→ Description of the task: When you have gone through the records below, state only how many lines include the word "Ouest".

[Data in this exercise]

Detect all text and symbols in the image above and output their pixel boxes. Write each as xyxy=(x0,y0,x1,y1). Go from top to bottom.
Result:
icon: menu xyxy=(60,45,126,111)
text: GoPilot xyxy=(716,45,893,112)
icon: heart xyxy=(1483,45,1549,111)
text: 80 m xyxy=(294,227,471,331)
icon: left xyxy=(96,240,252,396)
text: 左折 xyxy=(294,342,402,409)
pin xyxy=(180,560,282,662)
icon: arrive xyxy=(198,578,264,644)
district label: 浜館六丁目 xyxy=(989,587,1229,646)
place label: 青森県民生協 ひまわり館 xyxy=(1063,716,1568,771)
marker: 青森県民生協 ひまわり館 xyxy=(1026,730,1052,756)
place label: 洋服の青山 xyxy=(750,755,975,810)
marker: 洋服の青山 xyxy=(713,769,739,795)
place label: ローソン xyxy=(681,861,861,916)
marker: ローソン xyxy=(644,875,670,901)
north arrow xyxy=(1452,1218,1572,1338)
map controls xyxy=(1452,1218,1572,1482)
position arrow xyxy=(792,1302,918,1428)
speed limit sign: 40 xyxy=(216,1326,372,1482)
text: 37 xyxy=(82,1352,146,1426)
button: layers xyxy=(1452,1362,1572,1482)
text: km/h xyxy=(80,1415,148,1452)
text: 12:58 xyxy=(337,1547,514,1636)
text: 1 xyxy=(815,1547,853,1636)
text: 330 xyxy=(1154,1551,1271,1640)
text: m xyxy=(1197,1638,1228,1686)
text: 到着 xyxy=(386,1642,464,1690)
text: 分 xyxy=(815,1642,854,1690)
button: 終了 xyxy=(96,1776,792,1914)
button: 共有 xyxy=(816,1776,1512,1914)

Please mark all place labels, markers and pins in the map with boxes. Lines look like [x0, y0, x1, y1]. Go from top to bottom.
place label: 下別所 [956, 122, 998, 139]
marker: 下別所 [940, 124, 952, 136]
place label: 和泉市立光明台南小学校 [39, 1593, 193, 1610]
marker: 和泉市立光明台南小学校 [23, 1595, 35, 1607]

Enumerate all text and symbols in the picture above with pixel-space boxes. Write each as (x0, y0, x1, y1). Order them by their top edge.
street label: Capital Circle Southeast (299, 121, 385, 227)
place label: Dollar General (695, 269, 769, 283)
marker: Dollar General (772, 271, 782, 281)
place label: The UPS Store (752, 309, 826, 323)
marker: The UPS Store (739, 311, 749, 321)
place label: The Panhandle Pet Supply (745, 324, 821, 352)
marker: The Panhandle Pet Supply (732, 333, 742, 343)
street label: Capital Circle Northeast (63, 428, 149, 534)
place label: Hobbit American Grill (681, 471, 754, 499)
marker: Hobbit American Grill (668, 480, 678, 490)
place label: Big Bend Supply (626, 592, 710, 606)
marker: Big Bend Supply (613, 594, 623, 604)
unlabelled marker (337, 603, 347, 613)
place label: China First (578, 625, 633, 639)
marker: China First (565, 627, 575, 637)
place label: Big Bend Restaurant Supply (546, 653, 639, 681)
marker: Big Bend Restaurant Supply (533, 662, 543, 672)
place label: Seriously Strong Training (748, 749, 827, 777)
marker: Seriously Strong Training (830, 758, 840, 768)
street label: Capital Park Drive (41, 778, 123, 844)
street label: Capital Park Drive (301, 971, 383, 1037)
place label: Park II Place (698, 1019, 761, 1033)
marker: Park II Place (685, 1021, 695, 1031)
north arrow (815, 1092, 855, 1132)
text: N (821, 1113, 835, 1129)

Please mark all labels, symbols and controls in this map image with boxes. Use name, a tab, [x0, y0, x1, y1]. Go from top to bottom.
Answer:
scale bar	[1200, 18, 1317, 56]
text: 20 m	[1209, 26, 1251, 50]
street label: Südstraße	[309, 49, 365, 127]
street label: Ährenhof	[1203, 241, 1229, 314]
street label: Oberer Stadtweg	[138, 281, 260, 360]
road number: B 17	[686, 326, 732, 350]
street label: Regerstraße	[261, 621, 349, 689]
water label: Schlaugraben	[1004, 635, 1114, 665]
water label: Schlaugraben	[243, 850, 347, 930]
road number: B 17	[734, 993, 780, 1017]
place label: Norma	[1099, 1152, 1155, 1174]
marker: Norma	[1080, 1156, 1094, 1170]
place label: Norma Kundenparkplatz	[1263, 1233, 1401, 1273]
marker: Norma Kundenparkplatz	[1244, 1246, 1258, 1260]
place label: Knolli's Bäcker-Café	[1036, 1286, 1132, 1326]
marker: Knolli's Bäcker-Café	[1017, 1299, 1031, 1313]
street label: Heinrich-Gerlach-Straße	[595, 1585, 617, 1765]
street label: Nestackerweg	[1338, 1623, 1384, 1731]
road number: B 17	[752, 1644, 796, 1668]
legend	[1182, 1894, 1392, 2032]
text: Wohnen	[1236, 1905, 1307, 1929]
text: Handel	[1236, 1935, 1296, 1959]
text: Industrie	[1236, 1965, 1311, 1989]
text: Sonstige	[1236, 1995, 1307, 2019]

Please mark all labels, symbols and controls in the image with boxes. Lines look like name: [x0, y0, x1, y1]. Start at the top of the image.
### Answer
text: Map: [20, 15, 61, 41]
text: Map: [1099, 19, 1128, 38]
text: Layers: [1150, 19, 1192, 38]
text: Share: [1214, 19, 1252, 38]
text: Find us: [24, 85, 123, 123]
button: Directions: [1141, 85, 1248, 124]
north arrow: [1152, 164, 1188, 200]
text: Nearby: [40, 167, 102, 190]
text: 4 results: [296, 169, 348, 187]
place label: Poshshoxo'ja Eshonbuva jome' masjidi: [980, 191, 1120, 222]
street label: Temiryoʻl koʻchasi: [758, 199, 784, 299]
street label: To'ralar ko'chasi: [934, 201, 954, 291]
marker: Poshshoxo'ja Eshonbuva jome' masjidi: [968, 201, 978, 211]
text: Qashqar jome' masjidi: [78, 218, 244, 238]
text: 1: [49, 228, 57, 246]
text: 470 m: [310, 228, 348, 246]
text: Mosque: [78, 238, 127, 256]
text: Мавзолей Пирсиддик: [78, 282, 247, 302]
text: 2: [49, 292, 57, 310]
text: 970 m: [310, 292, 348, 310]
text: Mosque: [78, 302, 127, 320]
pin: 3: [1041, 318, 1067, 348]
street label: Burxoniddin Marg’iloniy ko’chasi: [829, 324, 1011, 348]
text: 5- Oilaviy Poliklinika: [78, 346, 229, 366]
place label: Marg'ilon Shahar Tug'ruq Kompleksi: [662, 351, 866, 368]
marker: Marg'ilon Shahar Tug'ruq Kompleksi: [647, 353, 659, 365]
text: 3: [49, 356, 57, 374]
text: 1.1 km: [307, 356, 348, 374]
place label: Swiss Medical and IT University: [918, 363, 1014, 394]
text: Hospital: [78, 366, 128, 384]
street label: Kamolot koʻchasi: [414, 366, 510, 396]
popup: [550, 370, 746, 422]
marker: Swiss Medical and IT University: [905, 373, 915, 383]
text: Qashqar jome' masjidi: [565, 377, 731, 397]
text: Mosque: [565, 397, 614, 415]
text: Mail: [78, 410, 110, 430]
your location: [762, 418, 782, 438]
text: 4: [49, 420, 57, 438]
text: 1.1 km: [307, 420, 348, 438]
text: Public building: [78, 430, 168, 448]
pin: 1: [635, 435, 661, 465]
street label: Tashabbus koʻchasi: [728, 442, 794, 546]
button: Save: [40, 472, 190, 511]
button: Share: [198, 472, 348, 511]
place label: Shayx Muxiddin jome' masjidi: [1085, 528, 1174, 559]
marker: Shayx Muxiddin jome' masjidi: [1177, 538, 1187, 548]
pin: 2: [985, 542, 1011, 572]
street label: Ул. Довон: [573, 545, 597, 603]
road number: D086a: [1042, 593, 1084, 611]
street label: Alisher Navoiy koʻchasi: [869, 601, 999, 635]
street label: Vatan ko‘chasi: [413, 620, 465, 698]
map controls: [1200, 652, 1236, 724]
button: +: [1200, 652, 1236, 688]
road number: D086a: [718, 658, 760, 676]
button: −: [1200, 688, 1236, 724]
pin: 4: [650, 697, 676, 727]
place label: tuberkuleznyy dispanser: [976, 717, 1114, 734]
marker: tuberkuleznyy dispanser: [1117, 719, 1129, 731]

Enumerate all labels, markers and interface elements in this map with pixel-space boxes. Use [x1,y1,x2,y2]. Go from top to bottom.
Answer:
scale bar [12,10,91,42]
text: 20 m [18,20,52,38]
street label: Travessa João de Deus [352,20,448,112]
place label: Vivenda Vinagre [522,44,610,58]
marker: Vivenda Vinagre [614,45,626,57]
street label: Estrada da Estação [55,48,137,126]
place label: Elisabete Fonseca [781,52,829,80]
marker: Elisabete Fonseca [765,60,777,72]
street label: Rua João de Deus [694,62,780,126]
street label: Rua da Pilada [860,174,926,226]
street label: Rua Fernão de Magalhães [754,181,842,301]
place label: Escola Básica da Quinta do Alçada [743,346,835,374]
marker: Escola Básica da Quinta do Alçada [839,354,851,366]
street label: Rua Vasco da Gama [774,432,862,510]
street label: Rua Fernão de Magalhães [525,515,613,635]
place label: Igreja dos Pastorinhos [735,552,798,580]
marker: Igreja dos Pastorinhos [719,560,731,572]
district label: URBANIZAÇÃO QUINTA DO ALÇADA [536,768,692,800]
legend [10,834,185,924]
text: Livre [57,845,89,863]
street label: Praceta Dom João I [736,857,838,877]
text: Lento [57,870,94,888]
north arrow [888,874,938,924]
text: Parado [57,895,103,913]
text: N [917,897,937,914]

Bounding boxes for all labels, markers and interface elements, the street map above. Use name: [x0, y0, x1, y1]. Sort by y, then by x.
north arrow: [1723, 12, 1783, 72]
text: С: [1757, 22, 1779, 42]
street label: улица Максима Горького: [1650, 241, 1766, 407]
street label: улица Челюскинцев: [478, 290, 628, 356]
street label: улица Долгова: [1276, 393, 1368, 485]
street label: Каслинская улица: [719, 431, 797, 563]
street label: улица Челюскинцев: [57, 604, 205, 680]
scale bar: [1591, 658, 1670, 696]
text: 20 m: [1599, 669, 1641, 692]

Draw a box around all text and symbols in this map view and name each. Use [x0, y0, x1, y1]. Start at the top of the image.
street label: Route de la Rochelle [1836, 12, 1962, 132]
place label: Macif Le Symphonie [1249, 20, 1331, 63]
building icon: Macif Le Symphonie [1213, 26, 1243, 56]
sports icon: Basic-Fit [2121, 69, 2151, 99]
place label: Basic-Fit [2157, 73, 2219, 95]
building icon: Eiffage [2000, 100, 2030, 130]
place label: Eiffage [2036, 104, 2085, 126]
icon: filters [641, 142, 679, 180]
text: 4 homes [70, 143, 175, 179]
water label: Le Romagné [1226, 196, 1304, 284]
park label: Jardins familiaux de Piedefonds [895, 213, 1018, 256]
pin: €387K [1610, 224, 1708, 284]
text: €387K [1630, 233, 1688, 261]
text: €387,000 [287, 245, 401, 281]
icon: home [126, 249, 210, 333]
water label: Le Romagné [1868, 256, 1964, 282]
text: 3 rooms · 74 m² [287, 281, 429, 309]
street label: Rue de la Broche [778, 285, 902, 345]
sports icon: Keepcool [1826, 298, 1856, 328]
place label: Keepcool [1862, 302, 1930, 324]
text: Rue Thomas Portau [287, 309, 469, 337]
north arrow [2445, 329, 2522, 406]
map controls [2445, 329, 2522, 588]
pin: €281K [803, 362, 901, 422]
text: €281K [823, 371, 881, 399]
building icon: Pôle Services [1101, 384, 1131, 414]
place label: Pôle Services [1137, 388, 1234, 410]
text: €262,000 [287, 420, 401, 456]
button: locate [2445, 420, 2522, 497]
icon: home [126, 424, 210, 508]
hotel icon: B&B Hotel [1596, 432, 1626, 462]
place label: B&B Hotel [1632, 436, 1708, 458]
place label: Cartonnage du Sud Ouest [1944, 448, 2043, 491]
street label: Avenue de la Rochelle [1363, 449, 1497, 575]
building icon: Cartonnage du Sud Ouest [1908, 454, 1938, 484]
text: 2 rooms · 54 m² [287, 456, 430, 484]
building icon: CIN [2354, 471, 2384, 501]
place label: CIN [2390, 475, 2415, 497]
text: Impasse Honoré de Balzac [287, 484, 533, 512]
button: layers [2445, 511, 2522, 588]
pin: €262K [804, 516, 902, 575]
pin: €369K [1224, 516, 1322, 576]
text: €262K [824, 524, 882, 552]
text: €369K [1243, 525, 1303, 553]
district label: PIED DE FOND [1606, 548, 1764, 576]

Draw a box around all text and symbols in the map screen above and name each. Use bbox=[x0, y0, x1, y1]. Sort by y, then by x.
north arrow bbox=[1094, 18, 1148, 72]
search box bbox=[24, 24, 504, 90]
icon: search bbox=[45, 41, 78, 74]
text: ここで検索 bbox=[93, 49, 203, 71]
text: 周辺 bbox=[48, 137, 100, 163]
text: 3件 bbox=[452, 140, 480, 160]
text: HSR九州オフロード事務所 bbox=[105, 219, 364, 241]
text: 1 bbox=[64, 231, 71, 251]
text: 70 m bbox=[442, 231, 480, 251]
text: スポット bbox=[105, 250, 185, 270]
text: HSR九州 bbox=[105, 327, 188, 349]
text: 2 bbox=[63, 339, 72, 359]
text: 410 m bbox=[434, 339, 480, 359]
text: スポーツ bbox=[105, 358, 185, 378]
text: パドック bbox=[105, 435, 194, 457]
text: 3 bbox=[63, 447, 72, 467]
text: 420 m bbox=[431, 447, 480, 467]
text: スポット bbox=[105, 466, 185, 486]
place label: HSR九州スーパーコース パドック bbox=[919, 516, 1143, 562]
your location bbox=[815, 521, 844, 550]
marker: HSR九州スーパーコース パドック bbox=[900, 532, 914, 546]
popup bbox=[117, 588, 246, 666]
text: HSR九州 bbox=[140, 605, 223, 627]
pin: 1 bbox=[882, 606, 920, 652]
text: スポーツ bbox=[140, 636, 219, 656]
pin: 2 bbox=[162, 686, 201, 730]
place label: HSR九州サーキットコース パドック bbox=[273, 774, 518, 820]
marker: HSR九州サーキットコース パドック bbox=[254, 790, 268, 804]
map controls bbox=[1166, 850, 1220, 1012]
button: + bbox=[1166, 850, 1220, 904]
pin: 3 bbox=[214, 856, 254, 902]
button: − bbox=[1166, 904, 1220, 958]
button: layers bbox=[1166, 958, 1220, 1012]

[/Data in this exercise]

→ Your solution: 2